To see why this limitation exists in Core, but not in Enterprise (our commercial offering), the rest of this post gets into the technical details.

InfluxDB 3 Core and Enterprise organize data as it is written in into 10-minute blocks of time based on the timestamp of the data. If you issue a write request with thousands of lines of Line Protocol that have timestamps for the same measurement, but ranging over a period of an hour, this will be split into six chunks for each block of time in that hour (:00, :10, :20, :30, etc.). This data is kept in memory for fast query access and it is also written to a WAL for durability (this WAL can exist entirely in object store for diskless operation).

The WAL is periodically snapshotted to keep its size down. By default, this happens every 10 minutes, at which point the in-memory buffers will be written to Parquet files (one per measurement (i.e. table), per 10-minute block of time). The Parquet data is also put into an in-memory cache so that queries against this recently persisted data do not need to go to object storage. Once it is in the Parquet cache, the queryable WAL buffer is cleared.

When a query comes into the server, the time range of the query is examined to determine which Parquet files must be included in the query planning and then execution process. Data from the WAL buffer is always included in the query plan. Querying across many files will start to degrade performance and use up more RAM due to DataFusion reading metadata and row groups from each Parquet file.

From our testing, the more files that are included in a query, the more RAM usage there is and the slower the query gets. The impacts are even more pronounced if the files are not in the cache and the server must go to object store to get the metadata and then data. Executing a query in Core with a large range of time can potentially result in thousands of GET requests to object store and in many cases will get the database OOM killed or DataFusion will stop execution because the memory budget it has been allocated has been exhausted.
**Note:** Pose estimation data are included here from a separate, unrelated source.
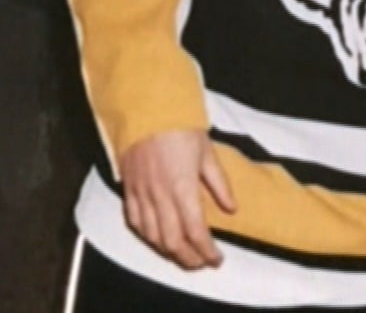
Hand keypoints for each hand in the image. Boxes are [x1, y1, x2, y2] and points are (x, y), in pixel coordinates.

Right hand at [120, 129, 236, 268]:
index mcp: (182, 186)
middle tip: (202, 262)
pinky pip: (134, 222)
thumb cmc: (181, 125)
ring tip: (183, 255)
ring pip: (152, 237)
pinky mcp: (128, 189)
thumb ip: (219, 183)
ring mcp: (141, 194)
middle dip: (188, 259)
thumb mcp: (207, 151)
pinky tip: (156, 239)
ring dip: (168, 252)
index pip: (195, 231)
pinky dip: (147, 237)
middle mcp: (160, 196)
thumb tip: (232, 209)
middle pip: (173, 241)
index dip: (207, 251)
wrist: (147, 108)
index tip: (217, 259)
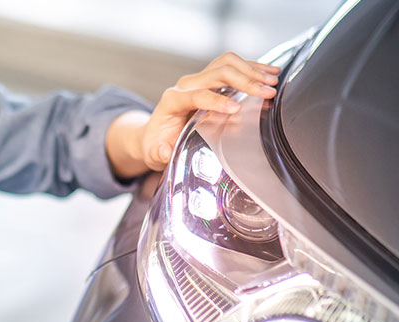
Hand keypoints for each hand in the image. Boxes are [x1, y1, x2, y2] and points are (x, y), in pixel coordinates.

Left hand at [106, 52, 279, 177]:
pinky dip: (251, 67)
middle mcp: (185, 86)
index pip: (197, 95)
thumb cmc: (156, 145)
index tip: (236, 109)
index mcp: (172, 101)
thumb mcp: (153, 153)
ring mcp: (197, 80)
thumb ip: (158, 152)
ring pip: (226, 63)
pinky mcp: (207, 80)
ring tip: (273, 80)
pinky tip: (269, 72)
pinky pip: (230, 66)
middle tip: (267, 93)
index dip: (216, 100)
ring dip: (251, 69)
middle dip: (245, 81)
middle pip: (218, 72)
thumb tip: (164, 150)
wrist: (153, 134)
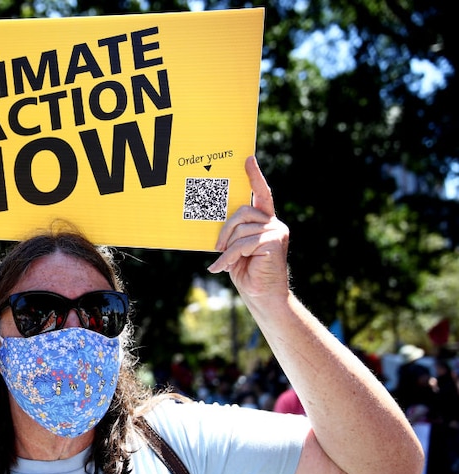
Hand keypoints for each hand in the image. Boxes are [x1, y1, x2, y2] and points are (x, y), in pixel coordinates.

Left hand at [208, 156, 289, 299]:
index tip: (247, 158)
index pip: (261, 194)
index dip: (254, 176)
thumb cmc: (246, 273)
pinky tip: (222, 268)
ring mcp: (277, 231)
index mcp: (265, 222)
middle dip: (225, 229)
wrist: (262, 296)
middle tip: (216, 248)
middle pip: (242, 211)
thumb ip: (233, 232)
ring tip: (222, 263)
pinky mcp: (275, 241)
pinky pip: (243, 243)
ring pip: (241, 229)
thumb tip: (217, 221)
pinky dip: (229, 256)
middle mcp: (273, 223)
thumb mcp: (236, 248)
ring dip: (227, 248)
Because of these performance properties, we’ve set a configuration option that limits a query plan to 432 Parquet files, which is a 72-hour range of time given the 10-minute time blocks. This is an option that can be set on the server while starting it. We view this as a service protection mechanism. Values much higher than that will likely not yield great user experiences. Even querying across that many files will be less than ideal if you’re looking for very fast query response times.

InfluxDB 3 Enterprise lifts this limitation by including a compactor that rewrites these 10-minute files into larger blocks of time. Not only does it rewrite those files, it sorts the data by series and writes out a separate index that lets the query engine know which files contain what data. This is what makes it possible for InfluxDB 3 Enterprise to query across larger time ranges of data. It also enables Enterprise to give faster query response times on any time range that spans longer than an hour.

We think that InfluxDB 3 Core offers a compelling set of features for real-time, recent time series data. With the embedded Python processing engine and API, it makes Core ideal to act as a data collector that has store and forward capability and the ability to query data in real-time as it is ingested. It can also do ETL, monitoring and alerting, and shipping of data to object storage and other third-party services. This is all in addition to acting as a diskless time series database for recent data.

InfluxDB 3 Enterprise represents a full historical time series database along with everything that Core enables. It’s one of the products we sell. Building a sustainable business is what enables us to continue building InfluxDB 3 Core as a permissively licensed open source project. It also enables us to continue contributing and driving forward the state of the art in query engines with our work in Apache DataFusion, Arrow, Parquet, and the Rust object store crate.

If InfluxDB 3 Core sounds like it meets the needs of a project you’re working on, we hope you’ll give it a try.